Manifestantes ficam em frente à Catedral de São Patrício durante a Marcha do Orgulho de Nova York em 1989. As placas dizem “Ministério da AIDS”, “Desenvolvimento Espiritual” e “Nós Somos a Igreja”.
Mariette Pathy Allen/Getty Images

E muitos líderes cristãos e judeus queer e feministas, incluindo Jim Mitulski, Yvette Flunder e Yoel Khan – O que é isso?forjaram respostas queer-afirmativas e orientadas para a justiça ao estigma da AIDS. Eles rebateram a ideia de que a AIDS era uma “doença gay”, mas também se concentraram em como a AIDS prejudicava populações que eram frequentemente marginalizadas, incluindo pessoas de cor, mulheres e usuários de drogas.

O que há em um nome?

Hoje, quando ensino sobre a história da crise do HIV/AIDS, meus alunos tendem a ficar confusos com essa associação inicial com a homossexualidade.

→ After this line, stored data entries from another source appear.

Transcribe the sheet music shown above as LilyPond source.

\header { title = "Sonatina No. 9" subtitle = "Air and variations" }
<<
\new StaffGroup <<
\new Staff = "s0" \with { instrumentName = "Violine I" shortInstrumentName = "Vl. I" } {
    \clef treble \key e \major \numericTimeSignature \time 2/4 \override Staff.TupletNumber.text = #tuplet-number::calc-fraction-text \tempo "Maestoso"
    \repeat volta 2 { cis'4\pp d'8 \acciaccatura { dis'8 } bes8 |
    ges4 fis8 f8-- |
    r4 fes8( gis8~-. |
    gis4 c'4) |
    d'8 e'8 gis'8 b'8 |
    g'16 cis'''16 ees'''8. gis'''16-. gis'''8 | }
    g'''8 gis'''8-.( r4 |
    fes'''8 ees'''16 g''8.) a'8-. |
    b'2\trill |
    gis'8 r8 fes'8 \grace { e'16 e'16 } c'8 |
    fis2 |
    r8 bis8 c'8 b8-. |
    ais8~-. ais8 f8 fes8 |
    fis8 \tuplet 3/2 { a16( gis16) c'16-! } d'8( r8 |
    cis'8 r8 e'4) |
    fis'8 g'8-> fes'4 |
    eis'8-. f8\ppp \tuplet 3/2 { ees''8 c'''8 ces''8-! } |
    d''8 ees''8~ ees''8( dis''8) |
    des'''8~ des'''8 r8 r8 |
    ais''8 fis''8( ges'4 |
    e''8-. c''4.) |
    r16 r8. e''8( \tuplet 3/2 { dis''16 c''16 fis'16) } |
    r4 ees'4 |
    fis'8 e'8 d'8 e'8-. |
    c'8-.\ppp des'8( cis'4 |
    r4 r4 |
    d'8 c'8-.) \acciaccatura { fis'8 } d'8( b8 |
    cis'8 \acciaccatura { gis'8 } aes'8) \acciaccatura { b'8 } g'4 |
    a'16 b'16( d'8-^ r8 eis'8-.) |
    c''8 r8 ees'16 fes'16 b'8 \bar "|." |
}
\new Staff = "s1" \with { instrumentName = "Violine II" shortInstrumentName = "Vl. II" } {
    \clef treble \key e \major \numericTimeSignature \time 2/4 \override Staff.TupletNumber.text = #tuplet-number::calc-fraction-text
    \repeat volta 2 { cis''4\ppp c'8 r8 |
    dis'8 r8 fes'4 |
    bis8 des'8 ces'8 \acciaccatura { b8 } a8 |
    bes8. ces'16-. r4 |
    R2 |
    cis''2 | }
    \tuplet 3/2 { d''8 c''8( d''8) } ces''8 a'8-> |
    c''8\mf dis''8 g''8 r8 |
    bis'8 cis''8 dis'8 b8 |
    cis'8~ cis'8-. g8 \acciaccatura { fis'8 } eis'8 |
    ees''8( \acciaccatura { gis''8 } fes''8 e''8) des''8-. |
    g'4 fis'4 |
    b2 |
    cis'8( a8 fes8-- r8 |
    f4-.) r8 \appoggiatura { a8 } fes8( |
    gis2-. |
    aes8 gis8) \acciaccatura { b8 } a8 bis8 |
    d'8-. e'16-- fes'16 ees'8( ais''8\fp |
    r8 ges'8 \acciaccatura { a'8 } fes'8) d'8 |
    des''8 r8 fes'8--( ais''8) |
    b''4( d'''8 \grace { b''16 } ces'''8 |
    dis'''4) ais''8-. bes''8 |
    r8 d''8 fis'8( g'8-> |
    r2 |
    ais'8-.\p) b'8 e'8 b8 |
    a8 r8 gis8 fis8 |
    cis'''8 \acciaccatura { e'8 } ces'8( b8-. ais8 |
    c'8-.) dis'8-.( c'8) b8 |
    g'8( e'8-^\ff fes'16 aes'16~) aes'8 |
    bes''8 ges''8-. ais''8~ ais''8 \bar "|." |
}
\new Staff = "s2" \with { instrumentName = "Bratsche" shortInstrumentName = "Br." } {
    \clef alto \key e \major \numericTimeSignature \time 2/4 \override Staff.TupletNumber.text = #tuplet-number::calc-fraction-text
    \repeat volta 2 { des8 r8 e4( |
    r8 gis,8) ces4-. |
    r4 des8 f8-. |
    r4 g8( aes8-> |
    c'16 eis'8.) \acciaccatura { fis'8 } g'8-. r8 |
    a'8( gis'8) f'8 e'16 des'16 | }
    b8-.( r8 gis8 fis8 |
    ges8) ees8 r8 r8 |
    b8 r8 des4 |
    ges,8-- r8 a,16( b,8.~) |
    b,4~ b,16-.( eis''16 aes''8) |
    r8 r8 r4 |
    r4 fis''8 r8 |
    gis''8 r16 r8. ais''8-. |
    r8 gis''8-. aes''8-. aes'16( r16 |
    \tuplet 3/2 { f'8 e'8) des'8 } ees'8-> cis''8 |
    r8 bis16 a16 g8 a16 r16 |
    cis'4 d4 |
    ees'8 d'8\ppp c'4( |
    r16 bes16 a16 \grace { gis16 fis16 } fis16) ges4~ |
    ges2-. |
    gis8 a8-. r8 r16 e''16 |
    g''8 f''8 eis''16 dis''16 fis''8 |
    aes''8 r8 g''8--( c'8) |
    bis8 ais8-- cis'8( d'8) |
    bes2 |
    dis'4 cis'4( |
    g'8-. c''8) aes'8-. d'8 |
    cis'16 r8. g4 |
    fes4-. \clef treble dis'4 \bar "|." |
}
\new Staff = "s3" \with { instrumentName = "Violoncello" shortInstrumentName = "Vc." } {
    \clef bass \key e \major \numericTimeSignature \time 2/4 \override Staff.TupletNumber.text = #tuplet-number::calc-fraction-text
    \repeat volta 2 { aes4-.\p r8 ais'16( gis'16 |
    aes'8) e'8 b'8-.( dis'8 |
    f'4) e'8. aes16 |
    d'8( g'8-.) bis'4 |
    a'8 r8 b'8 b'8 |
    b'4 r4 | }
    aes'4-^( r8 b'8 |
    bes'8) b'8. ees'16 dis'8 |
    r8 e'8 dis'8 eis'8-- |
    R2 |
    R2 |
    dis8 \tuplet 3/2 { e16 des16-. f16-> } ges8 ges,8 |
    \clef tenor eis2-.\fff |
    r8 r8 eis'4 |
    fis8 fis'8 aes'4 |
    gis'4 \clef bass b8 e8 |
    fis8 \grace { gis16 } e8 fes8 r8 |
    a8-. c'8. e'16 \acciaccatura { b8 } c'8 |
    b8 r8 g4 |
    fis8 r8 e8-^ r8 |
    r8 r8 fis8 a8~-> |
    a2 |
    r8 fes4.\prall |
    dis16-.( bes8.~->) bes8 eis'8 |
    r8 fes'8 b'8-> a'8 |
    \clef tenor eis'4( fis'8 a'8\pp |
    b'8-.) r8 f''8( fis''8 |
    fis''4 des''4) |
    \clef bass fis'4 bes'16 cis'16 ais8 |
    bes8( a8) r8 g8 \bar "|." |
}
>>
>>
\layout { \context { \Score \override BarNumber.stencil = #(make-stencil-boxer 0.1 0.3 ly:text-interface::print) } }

Eles associam a AIDS à África subsaariana, que se tornou o epicentro da pandemia na década de 1990.

No entanto, meus alunos cresceram em um mundo onde a AIDS é muito mais bem compreendida. Graças ao trabalho de ativistas e cientistasmuito mais pessoas agora sabem que o HIV pode ser bloqueado usando preservativos e agulhas esterilizadas. A terapia antirretroviral provou ser muito eficaz em tratando pessoas capazes de obter e tolerar os medicamentos.

Mas não importa o quão científicas ou objetivas as pessoas esperam ser, as epidemias são moldadas pela cultura. E estudar essa história nos ajuda a entender mais sobre nós mesmos.

(Anthony Petro, Professor Associado de Religião e Estudos sobre Mulheres, Gênero e Sexualidade, Universidade de Boston. As opiniões expressas neste comentário não refletem necessariamente aquelas do Religion News Service.)